__Work task__.
Restate word for word the lines of the entries below, starting with the line that holds "right front paw: (183, 413)" and ending with the line that holds "right back paw: (350, 446)", and no others.
————————
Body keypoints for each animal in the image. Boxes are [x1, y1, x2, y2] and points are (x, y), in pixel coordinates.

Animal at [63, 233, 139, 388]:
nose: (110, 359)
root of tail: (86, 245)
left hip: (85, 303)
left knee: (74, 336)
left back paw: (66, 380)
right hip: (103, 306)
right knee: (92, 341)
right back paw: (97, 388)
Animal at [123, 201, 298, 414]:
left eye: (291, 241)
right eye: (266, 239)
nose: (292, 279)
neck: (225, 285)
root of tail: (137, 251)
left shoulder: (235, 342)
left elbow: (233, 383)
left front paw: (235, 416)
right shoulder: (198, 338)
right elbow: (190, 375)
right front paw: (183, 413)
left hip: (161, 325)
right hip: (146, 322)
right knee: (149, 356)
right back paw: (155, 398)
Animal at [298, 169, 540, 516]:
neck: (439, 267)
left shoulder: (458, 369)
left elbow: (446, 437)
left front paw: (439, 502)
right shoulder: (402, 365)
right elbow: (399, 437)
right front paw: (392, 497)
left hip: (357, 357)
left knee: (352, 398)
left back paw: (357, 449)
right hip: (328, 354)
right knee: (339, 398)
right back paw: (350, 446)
————————
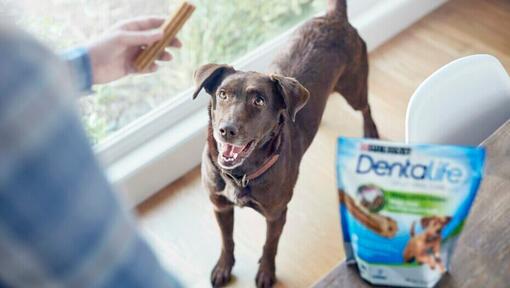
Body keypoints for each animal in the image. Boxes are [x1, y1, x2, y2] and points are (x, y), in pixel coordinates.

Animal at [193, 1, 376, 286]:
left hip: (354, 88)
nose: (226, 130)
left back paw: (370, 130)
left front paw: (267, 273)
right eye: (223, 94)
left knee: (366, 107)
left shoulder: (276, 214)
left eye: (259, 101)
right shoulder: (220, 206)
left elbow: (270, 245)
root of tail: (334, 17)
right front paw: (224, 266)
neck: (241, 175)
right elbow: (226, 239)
————————
__Answer to this task__.
right front paw: (183, 413)
left hip: (161, 325)
right hip: (146, 322)
right knee: (149, 356)
right back paw: (155, 398)
Animal at [298, 169, 540, 516]:
neck: (439, 267)
left shoulder: (458, 369)
left elbow: (446, 437)
left front paw: (439, 502)
right shoulder: (402, 365)
right elbow: (399, 437)
right front paw: (392, 497)
left hip: (357, 357)
left knee: (352, 398)
left back paw: (357, 449)
right hip: (328, 354)
right knee: (339, 398)
right back paw: (350, 446)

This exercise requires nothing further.